EXTRACT PROVIDED »
= Beginning of Section =
# 4/1/17 Shad spawn on Somerville = GOOD BANK FISHING



## brucevannguyen (Oct 21, 2012)

Everyone got their limit. Fish bit all day non stop actions.


----------



## Sac-a-lait Trey (Jun 10, 2015)

Great job, Bruce!


----------



## Northern fisherman (Sep 16, 2014)

That's awesome, wtg!


----------



## brucevannguyen (Oct 21, 2012)

The shads spawn is right on time this year. My best time of the year to just leave the boat at home and go bank fishing. Predator fish will hug the shore line all day to feast up on the abundant of shads all along the shore line. Once the sun comes up high and bright the predator fish will move out to the first drop off and continues to ambush shads throughout the day. Bring a good pair of waders and one can access those points by wading in waist deep water and continue to catch them throughout the day. Hybrids is a hit are miss depending on locations and luck. Once you limited out on fish and fishing hard all day set up a few lawn chairs sit back relax and just enjoy the sun set with your love ones. Weather is pleasantly cool and the smell of spring in the air is just awesome!! So I say ditch the boat bring a few rack of spare ribs,the BBQ pit and come on up to one of your favorite Lakes kick back and enjoy the spring with your family before the HOT summer days returns. You guy's have a wonderful day!!
= End of Section =
[Records from a dataset]
= Beginning of Section =
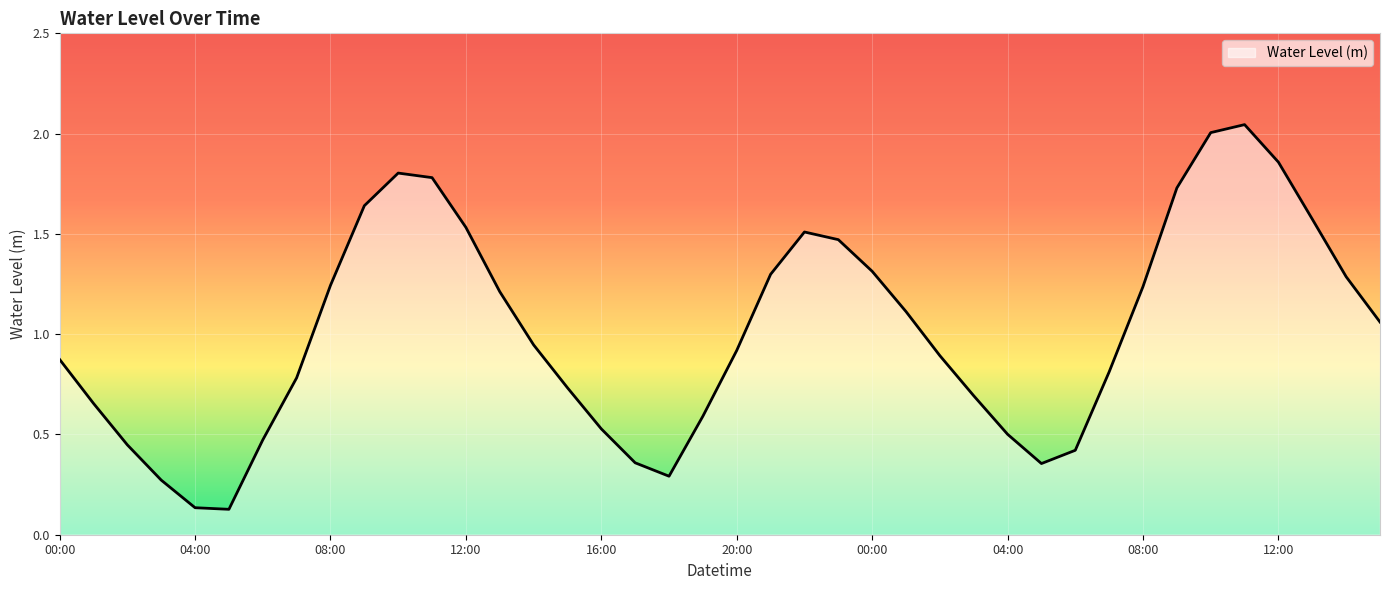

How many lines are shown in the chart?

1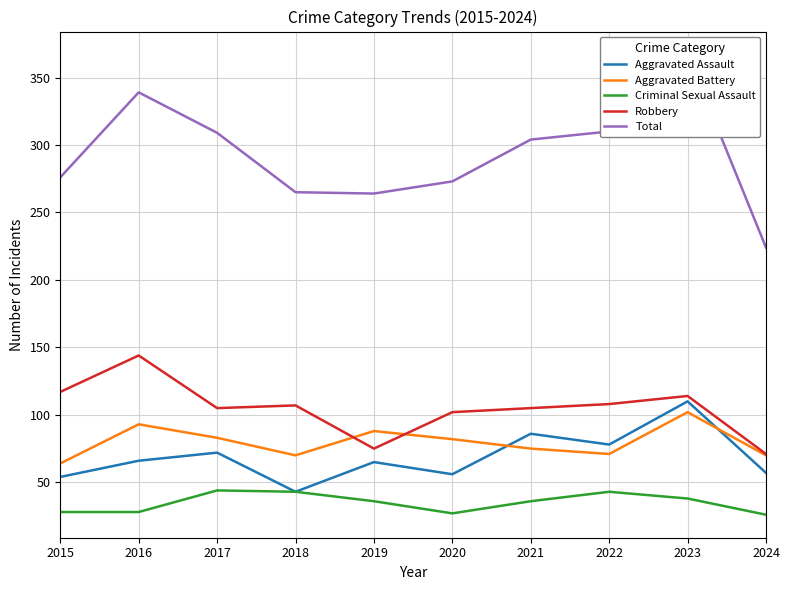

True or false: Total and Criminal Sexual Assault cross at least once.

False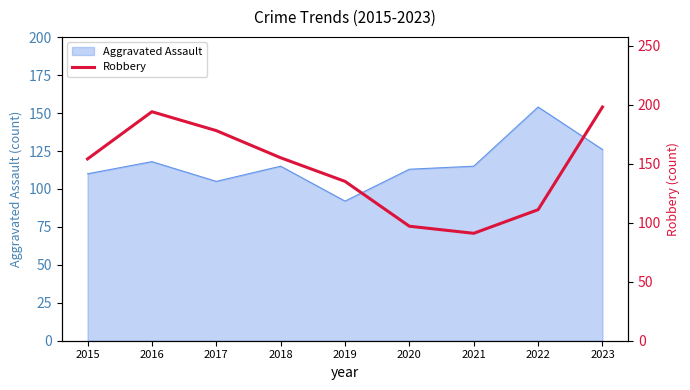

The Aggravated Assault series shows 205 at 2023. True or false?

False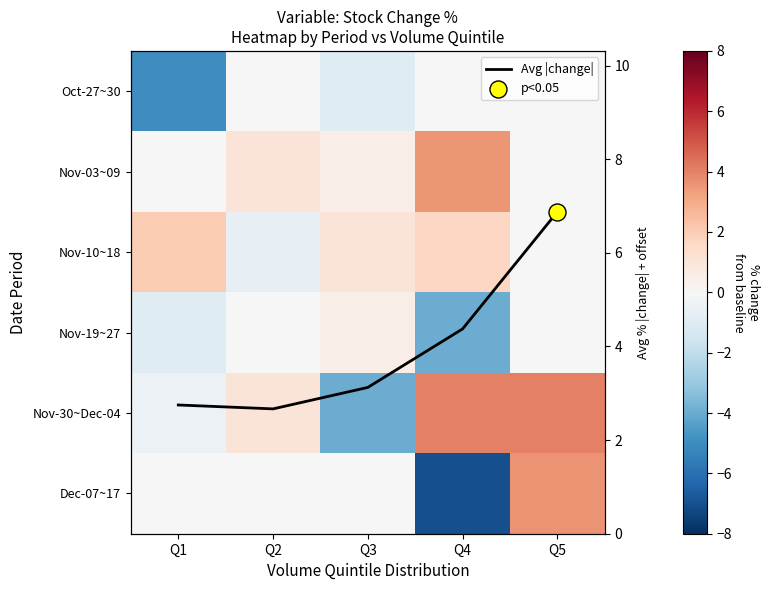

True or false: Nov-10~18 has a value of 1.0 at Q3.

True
= End of Section =
PROBLEM REQUIREMENTS »
Could you reproduce the Somerville shad spawn thread from above, word for word and in full?

EXPECTED ANSWER »
# 4/1/17 Shad spawn on Somerville = GOOD BANK FISHING



## brucevannguyen (Oct 21, 2012)

Everyone got their limit. Fish bit all day non stop actions.


----------



## Sac-a-lait Trey (Jun 10, 2015)

Great job, Bruce!


----------



## Northern fisherman (Sep 16, 2014)

That's awesome, wtg!


----------



## brucevannguyen (Oct 21, 2012)

The shads spawn is right on time this year. My best time of the year to just leave the boat at home and go bank fishing. Predator fish will hug the shore line all day to feast up on the abundant of shads all along the shore line. Once the sun comes up high and bright the predator fish will move out to the first drop off and continues to ambush shads throughout the day. Bring a good pair of waders and one can access those points by wading in waist deep water and continue to catch them throughout the day. Hybrids is a hit are miss depending on locations and luck. Once you limited out on fish and fishing hard all day set up a few lawn chairs sit back relax and just enjoy the sun set with your love ones. Weather is pleasantly cool and the smell of spring in the air is just awesome!! So I say ditch the boat bring a few rack of spare ribs,the BBQ pit and come on up to one of your favorite Lakes kick back and enjoy the spring with your family before the HOT summer days returns. You guy's have a wonderful day!!